Watch Out: New Teen Drivers Hit The Roads

Skye Isenblatter, Reporter

  Teen driving is every parent’s fear when their child reaches the age to start driving. Many parents worry about things such as texting and driving, drunk driving, and accidents that can seriously injure or kill their child. Many parents rely on texts saying “I got there safely,” to calm their mind. However, there are some things that the teens can do such as driver’s education to better prepare for driving and ease their parents’ minds. 

   If a parent chooses to pay around $400 for their child to go to a driver’s education class such as Certified Driving School in Highland and Crown Point or Rite-Way Driving School in Highland or St. John, the student can receive 30 hours in the classroom learning about the rules of the road, how to prevent accidents, how to drive in the rain and snow, and much more. Students who take a driver’s education class also are required to do six one hour-long drives with a certified driving instructor. On the drives, the student learns how to do angle parking, parallel parking, turning, switching lanes, and more. Parents generally feel much better knowing that the child is prepared for their license, knowing that they know the proper technique for driving. 

   If a student takes a driver’s education class, they are eligible to get their learner’s permit at age 15 as long as they are enrolled in the class. They must show proof that they are enrolled in the class in order to take the test at the BMV. They also can get their license when they are 16 years old and 3 months, as long as they hold their permit for 6 months and 50 hours of driving outside of class. Without a driver’s education class, teens must wait until they are 16 years old to get their learner’s permit. They must also hold their permit for 6 months before they can get their license at 16 years old and nine months. 

   In high school, many students begin to learn how to drive. Because students usually reach the legal driving age of 16 within their sophomore year, sophomores obtain their license in this grade more than others. This is a concern for adults and parents since they are still young and learning how to be more mature. 

   Griffith High School Resource Officer Peter Ghrist believes that teenagers are involved in more accidents due to inexperience and distraction. “We can help prevent accidents by teaching defensive driving, which is the most important thing I learned from my mom when I started driving as a teenager,” said Ghrist. 

   Many students find the freedom they get when they have their license exciting.
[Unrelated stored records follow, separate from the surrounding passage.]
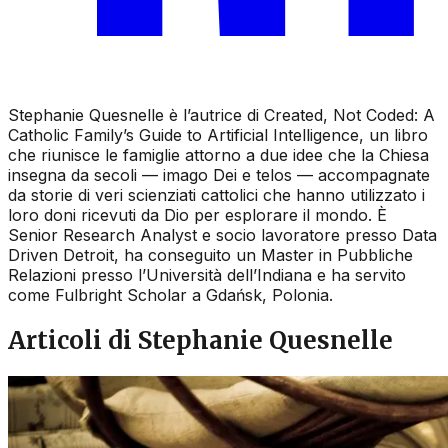
Stephanie Quesnelle è l’autrice di Created, Not Coded: A
Catholic Family’s Guide to Artificial Intelligence, un libro
che riunisce le famiglie attorno a due idee che la Chiesa
insegna da secoli — imago Dei e telos — accompagnate
da storie di veri scienziati cattolici che hanno utilizzato i
loro doni ricevuti da Dio per esplorare il mondo. È
Senior Research Analyst e socio lavoratore presso Data
Driven Detroit, ha conseguito un Master in Pubbliche
Relazioni presso l’Università dell’Indiana e ha servito
come Fulbright Scholar a Gdańsk, Polonia.
Articoli di Stephanie Quesnelle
They don’t have to rely on their family members or friends for rides when they have to go somewhere. They also can go out with their friends more freely because figuring out rides is no longer a setback. However, driving with friends causes distractions that an inexperienced driver cannot handle. That is why every new driver must hold their license for six months before driving other minors. It is natural for a teenager to want to listen to loud music, joke around, and drive recklessly. However, those are the things that can cause accidents that can seriously injure or kill people.

   “Passengers can cause accidents by making too much noise and blasting the radio, which can result in a serious accident,” said Ghrist. 

   Junior Damian Villalpando just got his license. He believes that driver’s education is not completely necessary. “I didn’t take it, but I still passed my driver’s test really easily. However, it would’ve been nice to be able to get my license sooner,” said Villalpando.

   “If I could offer any advice to new drivers, it would be to keep confident while driving and always pay attention to your surroundings,” said Villalpando.